Well, you know how I feel

Date: 2010-07-03 05:06 pm (UTC)
From: [identity profile] nightskyre.livejournal.com
But good for you. You need to look out for yourself. I'm commenting really just so you know we're here to support you if there's anything we can do.

Date: 2010-07-03 05:15 pm (UTC)
From: [identity profile] etherial.livejournal.com
I'm no expert on anyone involved, but it sounds like a reasonable plan. I hope it works.

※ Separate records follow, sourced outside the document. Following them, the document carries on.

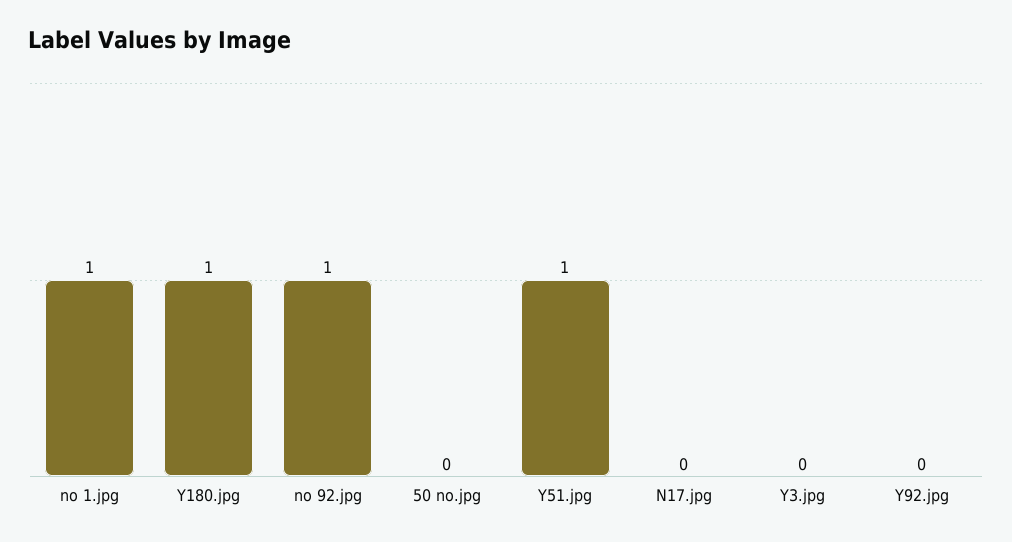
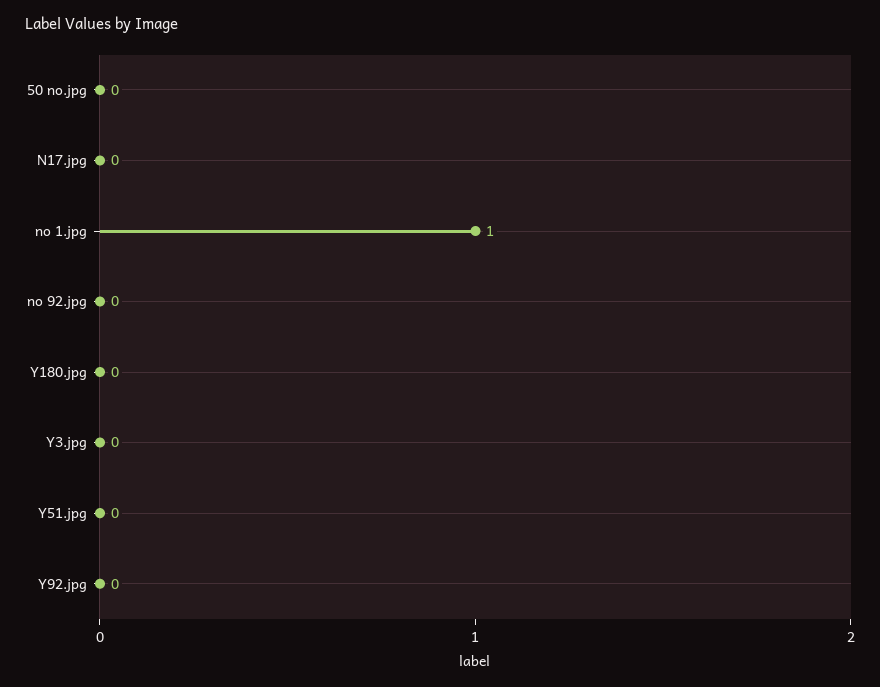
Y180.jpg: 1 -> 0
no 92.jpg: 1 -> 0
Y51.jpg: 1 -> 0

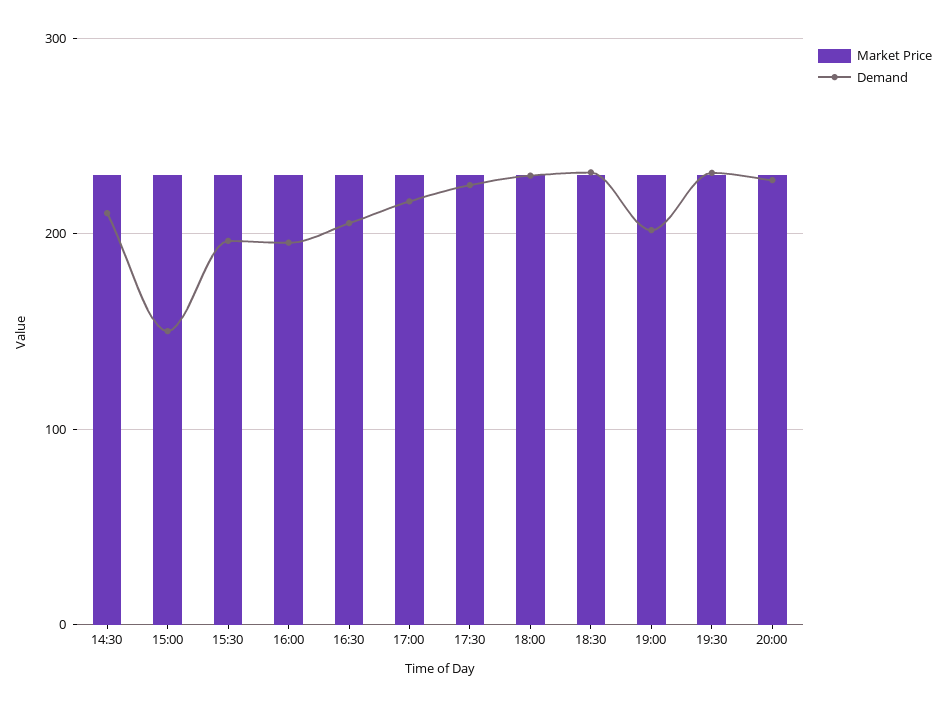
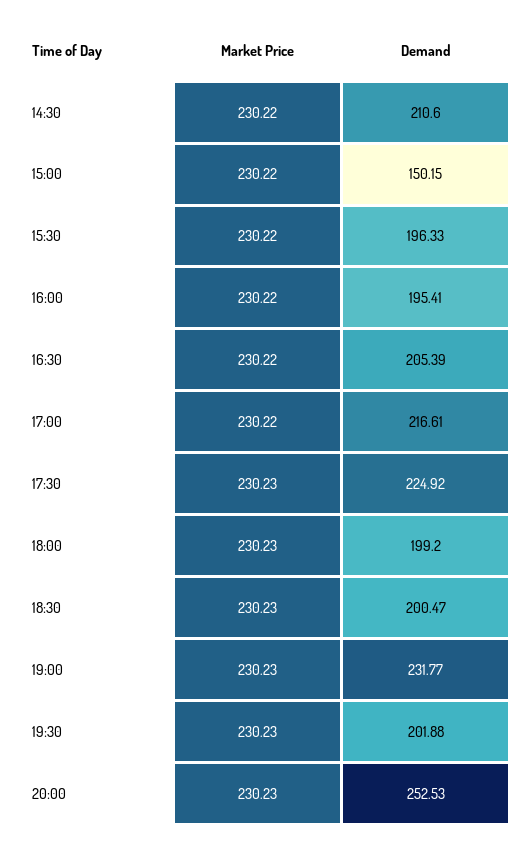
Demand, 18:00: 230 -> 199.2
Demand, 18:30: 230 -> 200.47
Demand, 19:00: 200 -> 231.77
Demand, 19:30: 230 -> 201.88
Demand, 20:00: 230 -> 252.53

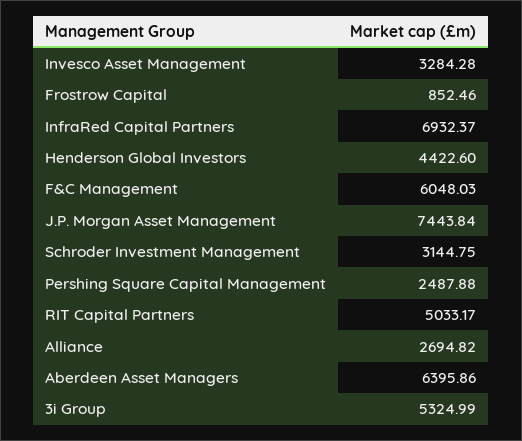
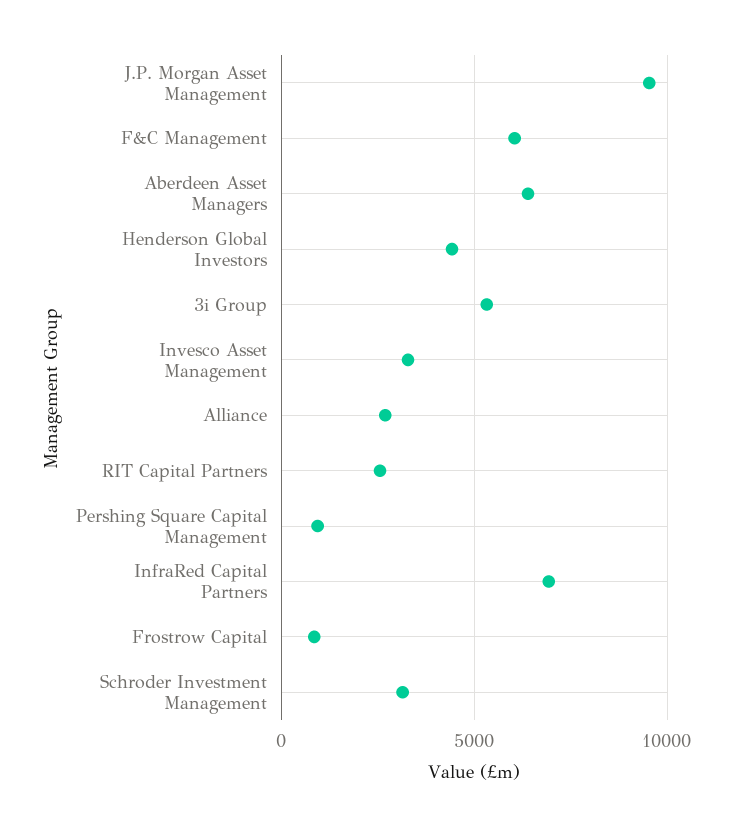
J.P. Morgan Asset Management: 7443.84 -> 9500
Pershing Square Capital Management: 2487.88 -> 1000
RIT Capital Partners: 5033.17 -> 2500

Date: 2010-07-04 02:47 pm (UTC)
From: [identity profile] hellishdream.livejournal.com
*hugs*
You want what's best for you (plural you) as a couple.
That takes a lot of strength.

Date: 2010-07-05 03:21 am (UTC)
From: [identity profile] cloud2sunshine.livejournal.com
Babe, you know Im here for you, even being as far away as I am, I am just a phone call away. I am glad you are standing up for yourself and for Rob when he can't do it for himself. that takes guts. I hope things get better.